Defendant contends that there was insufficient evidence to prove age discrimination or retaliation.
Viewing the evidence in the light most favorable to the plaintiff, the jury was entitled to find the following:
In 1987, Mr. Naraoka, president of Catch Ball, told plaintiff that she should be satisfied with her annual raise because her salary was high for someone as old as she. Subsequently, Naraoka told her on a number of occasions that plaintiff was old and that he preferred a younger person in her position. (Tr. 96)
In 1988, plaintiff received a raise lower than that of a younger employee. Upon questioning it, she was told by Naraoka that she was old and that it therefore did not matter what he paid her. (Id. 98-99)
In a July 1991 memorandum, Naraoka advised plaintiff that he wanted her to work until age 62, that he wanted to replace her as vice president of Catch Ball, and that he desired her support. (Id. 100)
In June 1992, Naraoka removed plaintiff as vice president and cut her pay. (Id. 108) In 1993, plaintiff met with Naraoka, who told her that if plaintiff were in Japan, she would retire or do "clerk work" after the age of 55. When plaintiff protested that this was the United States, Naraoka reiterated his view. (Id. 114)
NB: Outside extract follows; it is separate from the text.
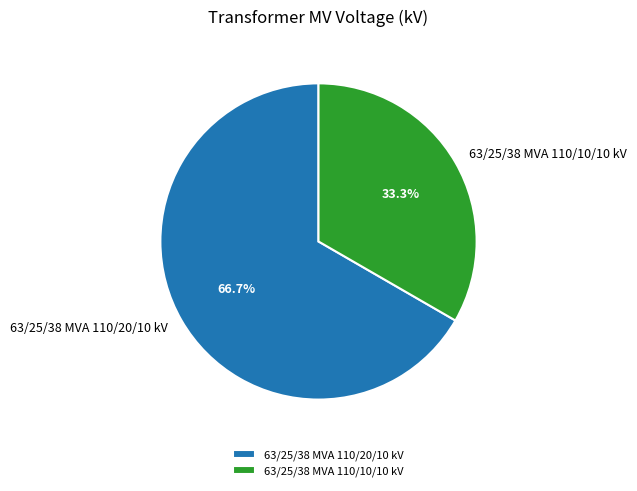

How many slices are in this pie chart?

2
In April 1994, Naraoka flatly asked plaintiff when she would leave. (Id. 115) When she responded that she wanted to work as long as she was healthy and the company profitable, perhaps until age 67 or 68, Naraoka told her that he did not want an old person hanging around, that she was not to stay past the age of 62, and that he wanted her to resign. (Id. 116) Plaintiff said that she would not resign and that Naraoka would have to fire her. Naraoka responded that he would not fire her but wanted her to quit. (Id.) In June 1994, the defendant began altering plaintiff's job responsibilities by shifting more and more of her duties to a younger employee, a process that accelerated when plaintiff filed an EEOC complaint in November 1994 (Id. 117)
On June 27, 1995, plaintiff reached age 62. In September 1995, the EEOC issued a right to sue letter to plaintiff. Shortly thereafter, plaintiff became the target of claims, which the jury was entitled to find were untrue, that she had been abusive and disrespectful in the office. She received no annual raise in 1995. (Id. 123) Finally, in early 1996, plaintiff was terminated. (Id. 133)
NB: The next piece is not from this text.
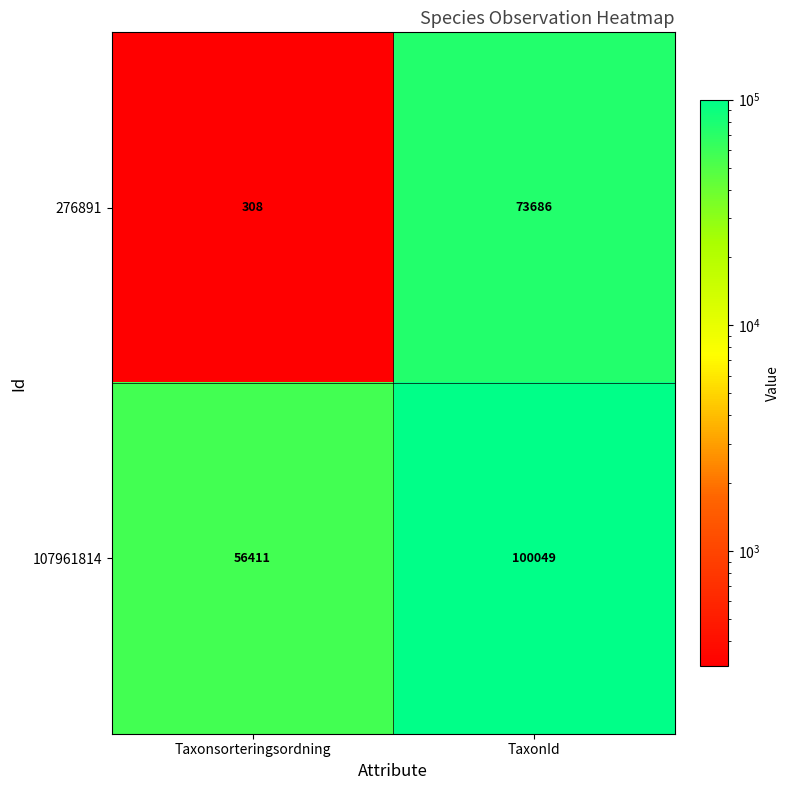

What is the total value across all series at Taxonsorteringsordning?

56719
This evidence went substantially uncontroverted at trial. The only witness called by defendant was Sally Lee, the co-worker at Catch Ball who gradually succeeded to plaintiff's responsibilities. Ms. Lee was in no position to dispute the various statements attributed by plaintiff to Naraoka, and the jury was not obliged to believe the little she did say.
In these circumstances, the jury was more than amply justified in finding both age discrimination and retaliation. Indeed, the defendant's contrary argument is frivolous.
Defendant's motion for judgment as a matter of law is denied in all respects.